Not certain from the listing — Infrastructure details are omitted. Standard threats include server-side request forgery (SSRF) if the service allows uploading images via URL, and resource exhaustion (DoS) due to the high GPU compute requirements of 10x super-resolution.

L5 · Evaluation & Observability⚠ not certain from listing

Not certain from the listing — No observability, logging, or output guardrails are mentioned. Gaps in monitoring could allow users to process inappropriate or policy-violating imagery without detection, or fail to detect model drift in reconstruction quality.
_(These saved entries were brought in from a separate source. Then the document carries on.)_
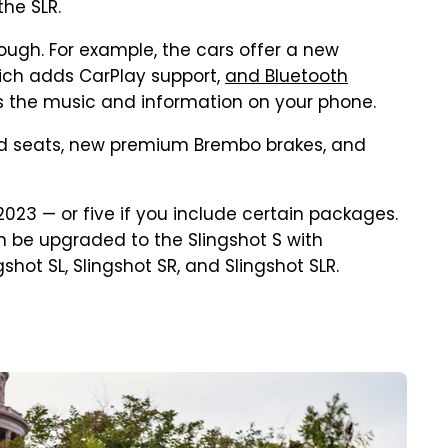
he SLR.
ough. For example, the cars offer a new
ich adds CarPlay support,
and Bluetooth
ss the music and information on your phone.
d seats, new premium Brembo brakes, and
2023 — or five if you include certain packages.
an be upgraded to the Slingshot S with
hot SL, Slingshot SR, and Slingshot SLR.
L6 · Security & Compliance (cross-cutting)✓ mapped

The listing explicitly claims 'Privacy-First Processing' featuring encrypted transmission and automatic deletion of uploaded files. While this mitigates data retention risks, there is no mention of formal compliance certifications (e.g., SOC2, GDPR) or user authentication controls.

L7 · Agent Ecosystem⚠ not certain from listing

Not certain from the listing — This is a standalone vertical application with no indicated multi-agent interactions, marketplace integrations, or external ecosystem dependencies, making ecosystem-level threats negligible.

MAESTRO — the 7-layer agentic threat-modeling framework (Cloud Security Alliance / Ken Huang).